La Justicia de Estados Unidos habilitó embargos por 210 millones de dólares contra la Argentina en el marco del juicio por la deuda soberana que entró en default luego de la crisis de 2001. La medida fue ordenada por la jueza Loretta Preska.
La magistrada también congeló otros 100 millones de dólares hasta que otros dos grupos de acreedores (Attestor Master y Bainbridge Fund) culminen con la disputa.
“La jueza Loretta Preska aprueba el embargo de USD 210 millones correspondientes al colateral de los Bonos Brady. En la misma orden, congela otros USD 100 millones hasta que dos grupos de acreedores de deuda en default (Attestor Master y Bainbridge Fund), culminen la disputa por estos USD 100 millones. Este embargo ocurre a pocos días de la ejecución de la garantía por USD 325 millones en el caso Cupón PBI Londres”, informó Sebastián Maril, analista de Latam Advisor y especialista en los juicios que la Argentina enfrenta en el exterior, en su cuenta de X.

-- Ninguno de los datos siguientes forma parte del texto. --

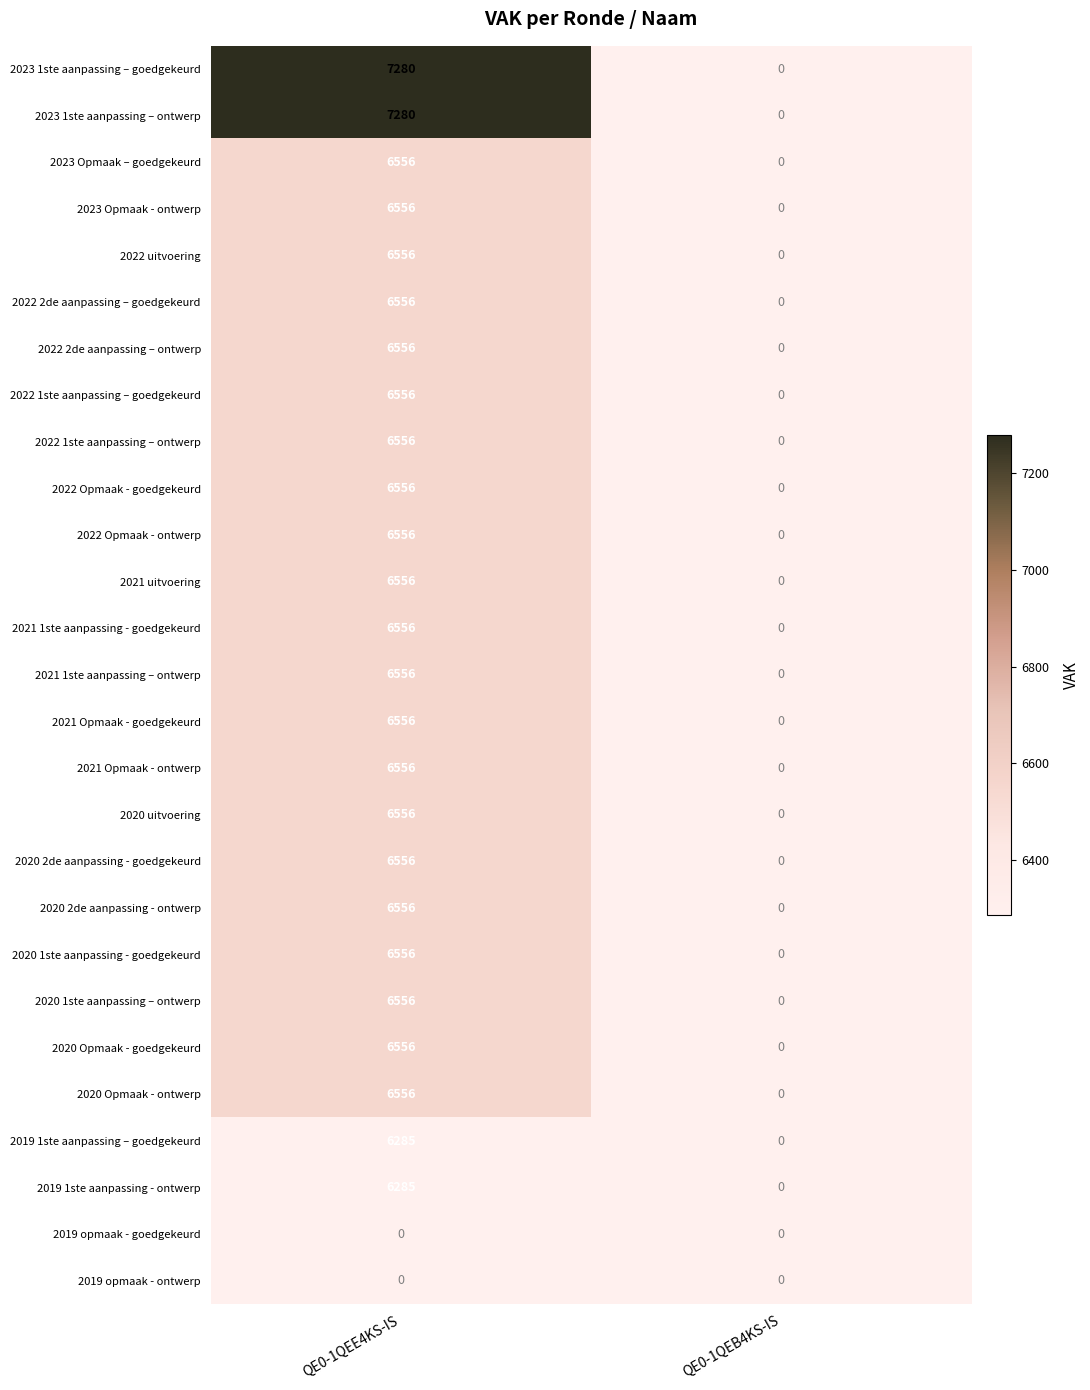

Is it true that 2021 Opmaak - ontwerp equals 1384 at QE0-1QEE4KS-IS?

False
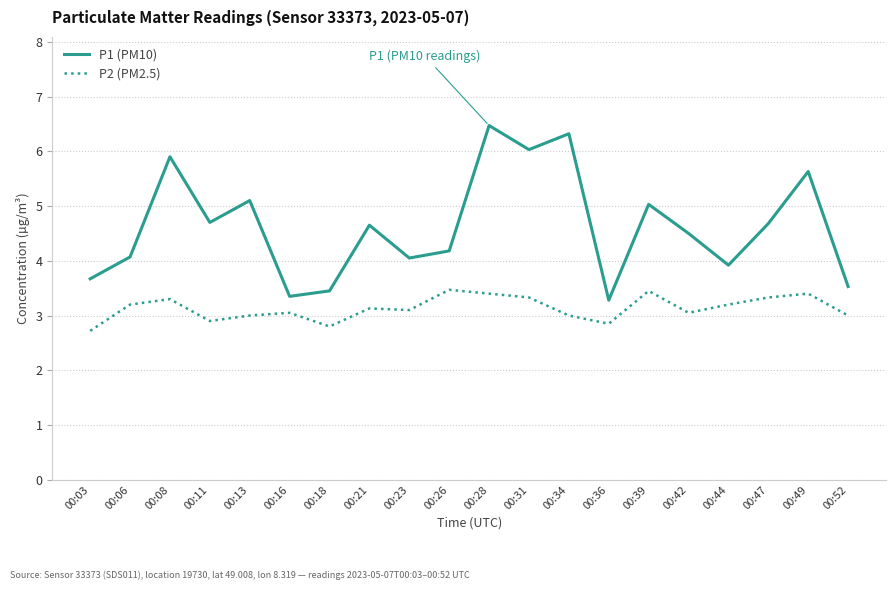

At 00:34, list the series in order from largest to smallest.

P1 (PM10), P2 (PM2.5)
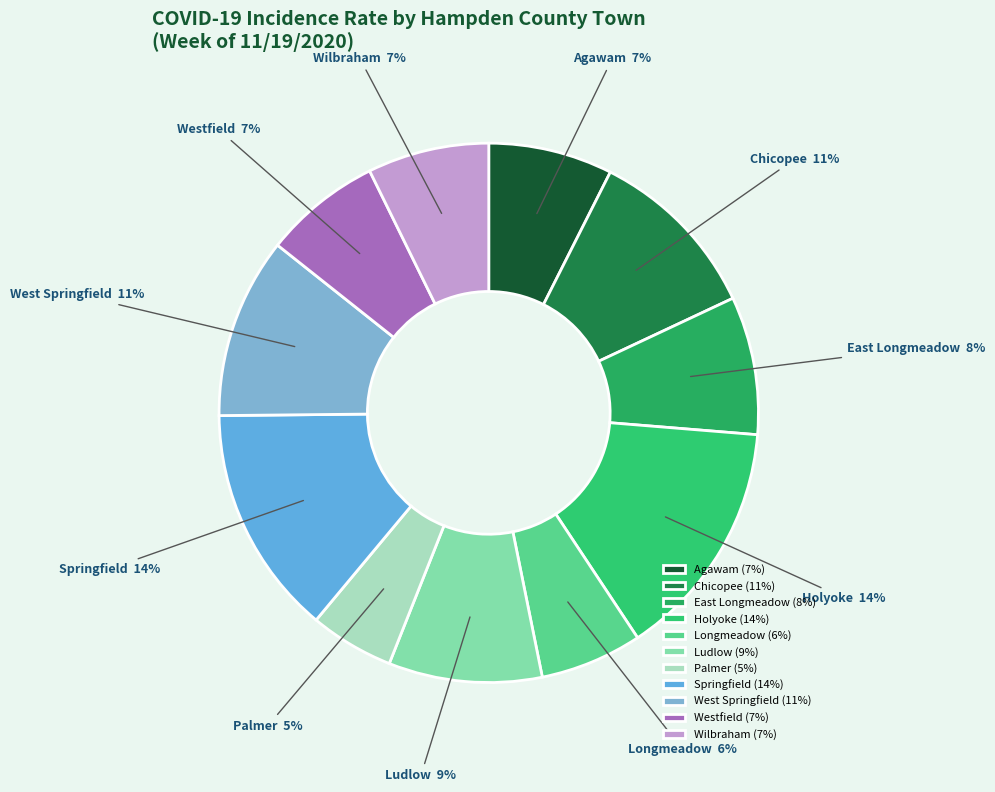

Count the number of slices in the pie.

11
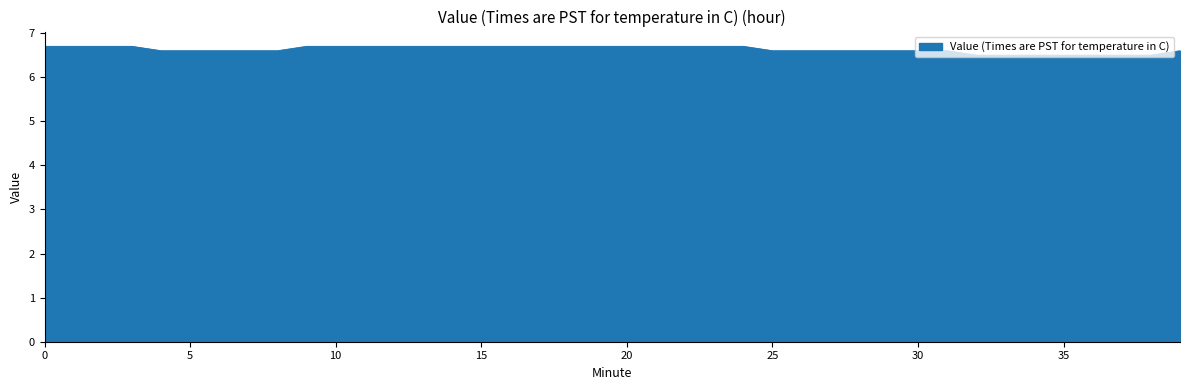

What is the difference between the second highest and second lowest values?

0.2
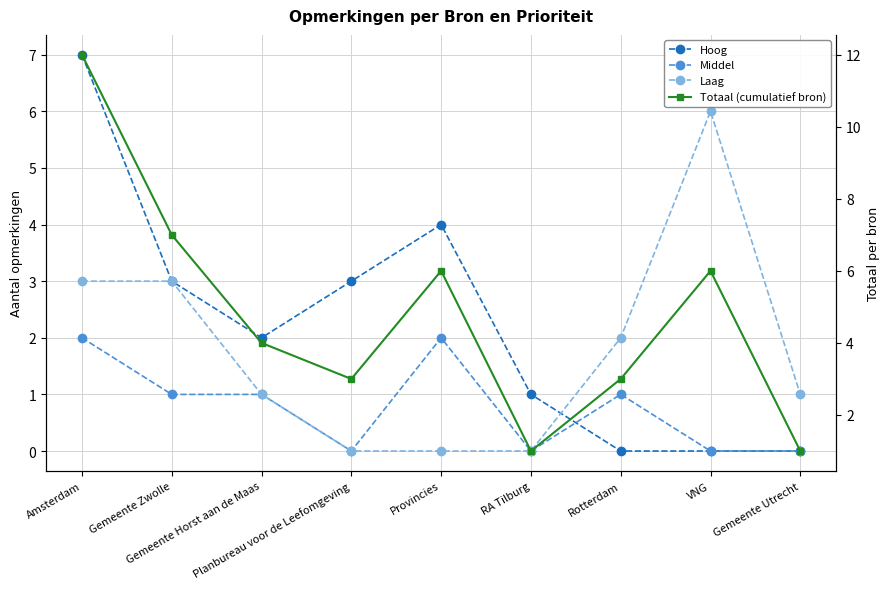

Is it true that Totaal (cumulatief bron) equals 7 at Gemeente Horst aan de Maas?

False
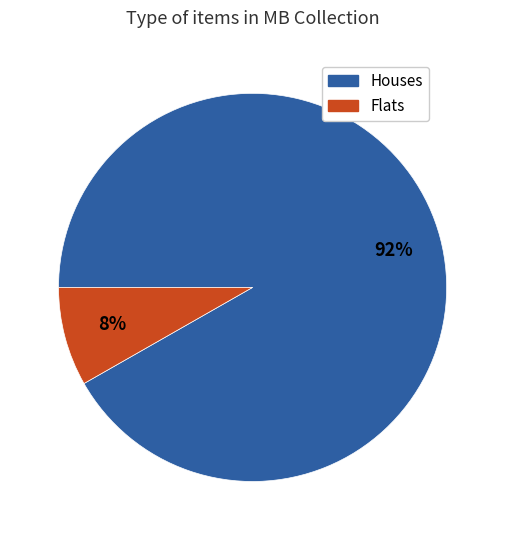

To the nearest percent, what is the average slice percentage?

50%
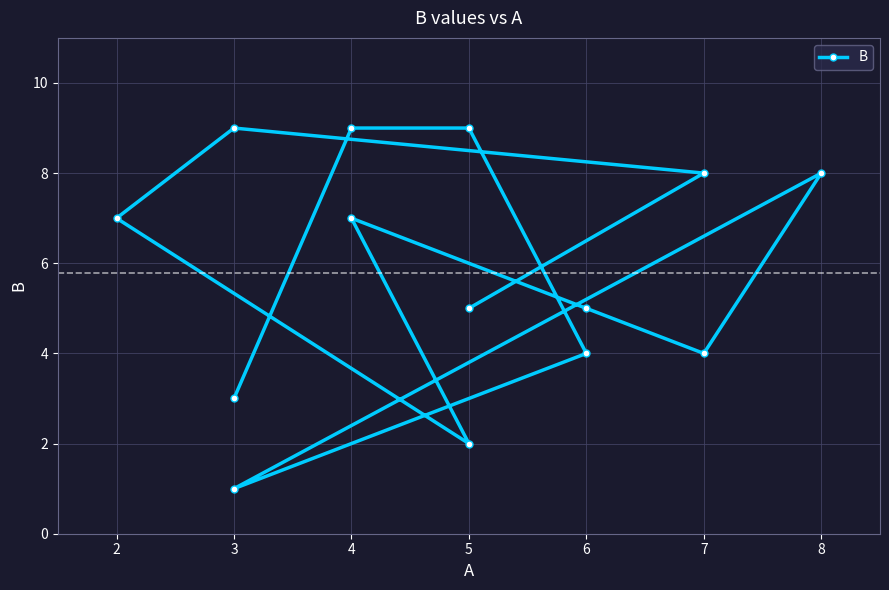

Is it true that the value at 5 is 3?

False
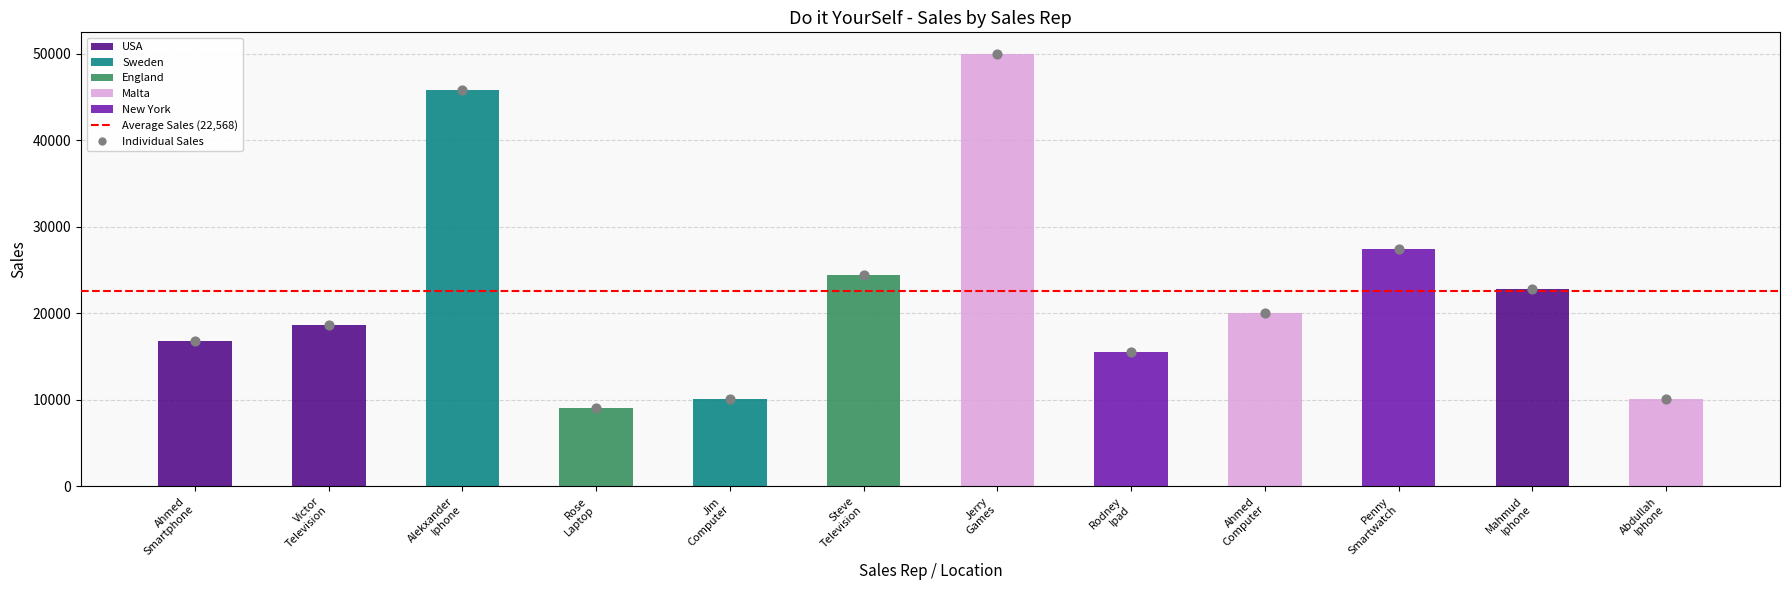

Which has a higher value, Alekxander Iphone or Victor Television?

Alekxander Iphone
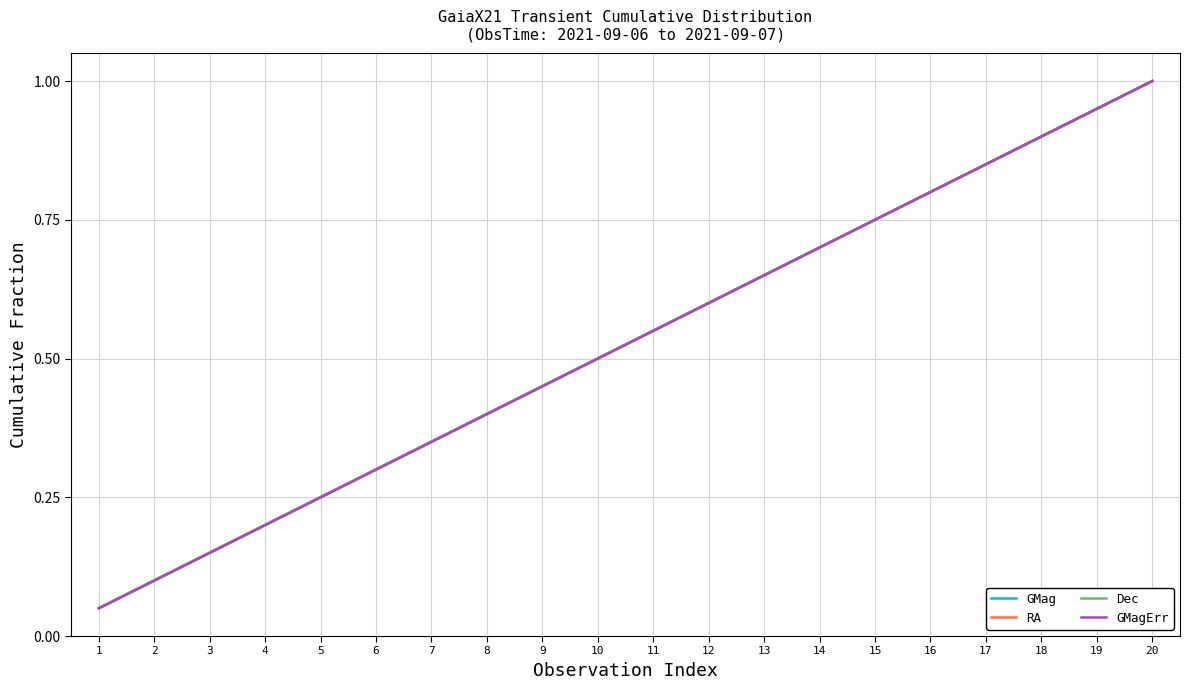

What is the difference between the Dec values at 1 and 9?

0.4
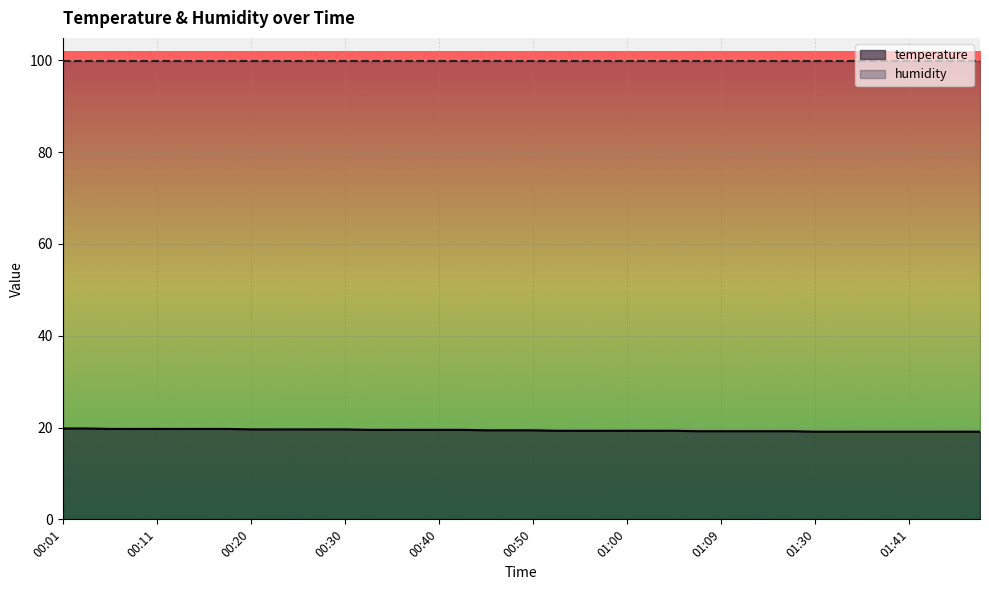

Reading right to left, extract all data points from this chart.

19.1	19.1	19.1	19.1	19.1	19.1	19.1	19.1	19.2	19.2	19.2	19.2	19.2	19.3	19.3	19.3	19.3	19.3	19.3	19.4	19.4	19.4	19.5	19.5	19.5	19.5	19.5	19.6	19.6	19.6	19.6	19.6	19.7	19.7	19.7	19.7	19.7	19.7	19.8	19.8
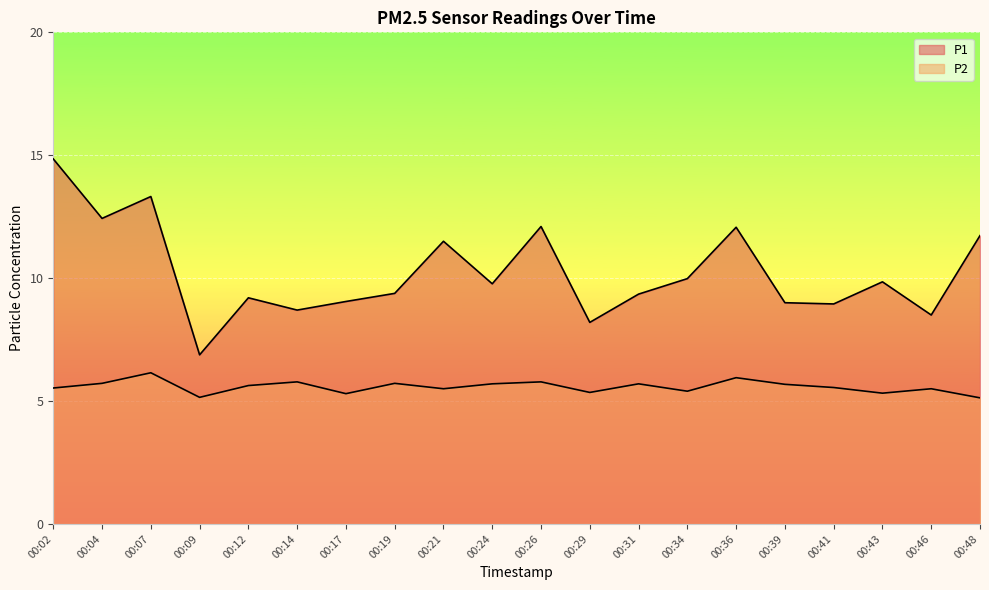

True or false: P1 has a value of 16.9 at 00:34.

False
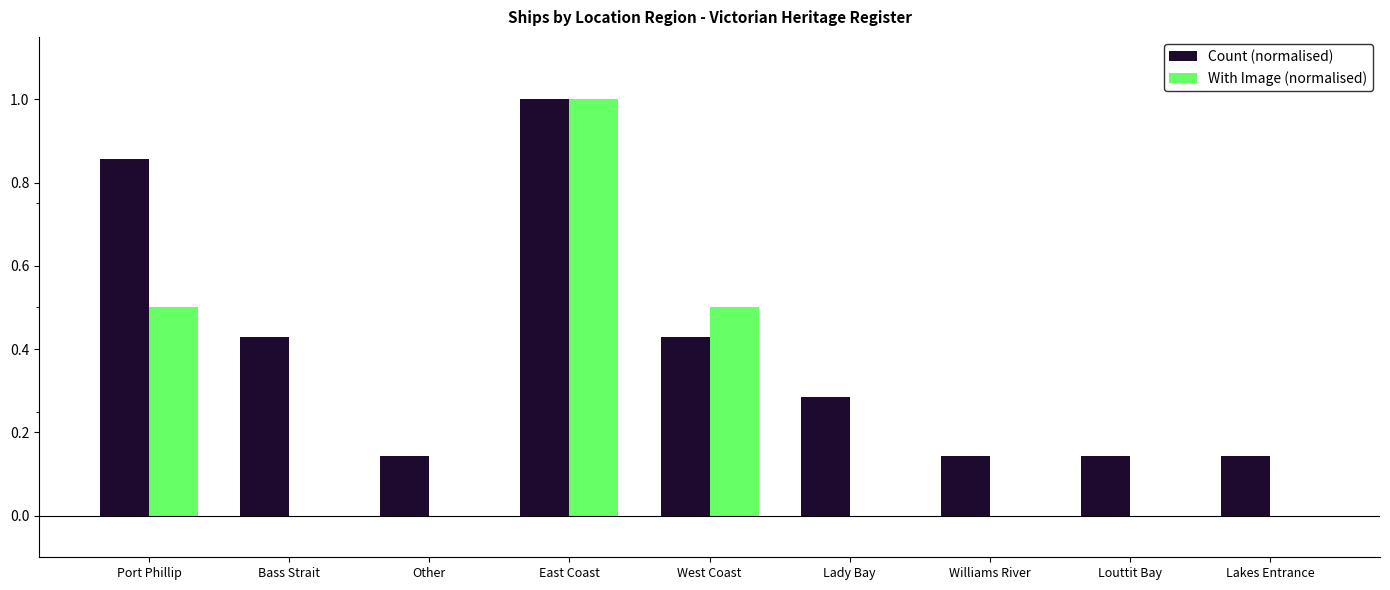

True or false: With Image (normalised) has a value of 0.5 at Bass Strait.

False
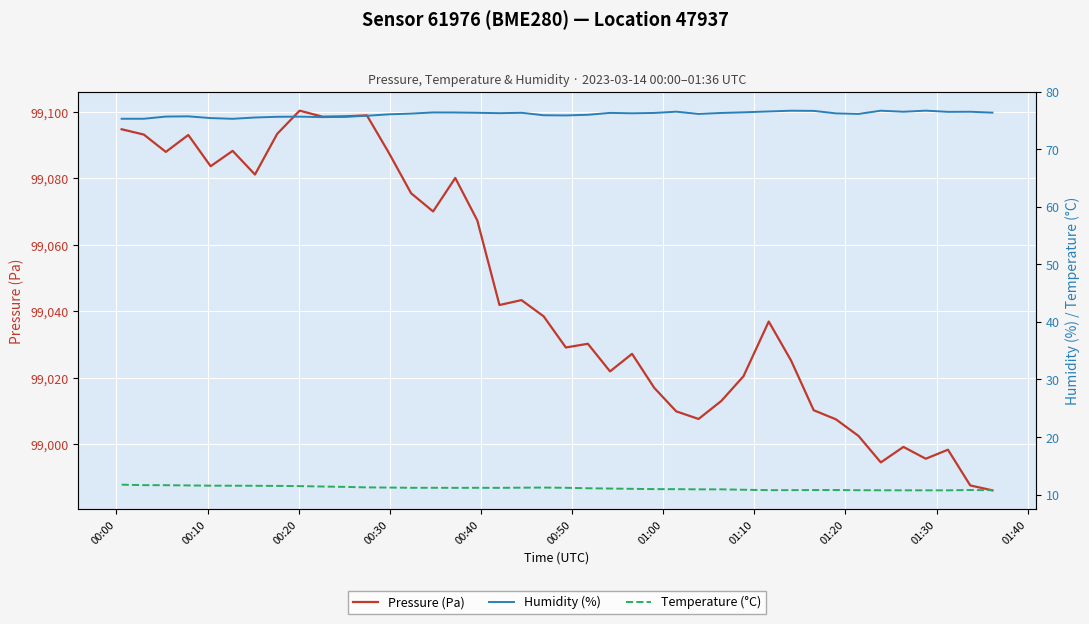

What is the maximum value for Pressure (Pa)?

99100.4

Los acreedores podrán tomar posesión de los fondos depositados en cuentas de la Reserva Federal de Nueva York, Alemania y Suiza.
La Corte Suprema de EE.UU. rechazó la apelación de ArgentinaLa orden de la jueza Preska llegó luego que la Corte Suprema estadounidense rechazara la apelación de los abogados que representan al país que buscaba impedir a los beneficiarios del fallo ir por activos argentinos, conocidos como bonos Brady.
La causa fue iniciada por holdouts que nunca cobraron los títulos argentinos al momento de la crisis, a pesar de los tres canjes realizados por Argentina en 2005, 2010 y 2016 por 9300 millones de dólares.
Los fondos hicieron juicio y obtuvieron una sentencia favorable en primera instancia, en la que la jueza Loretta Preska -que lleva varios reclamos contra la Argentina- obligó al país a pagar en total 477 millones de dólares.
El fallo fue ratificado en agosto por la Cámara de Apelaciones de Nueva York. Ambas instancias autorizaron a los holdouts a proceder con los embargos.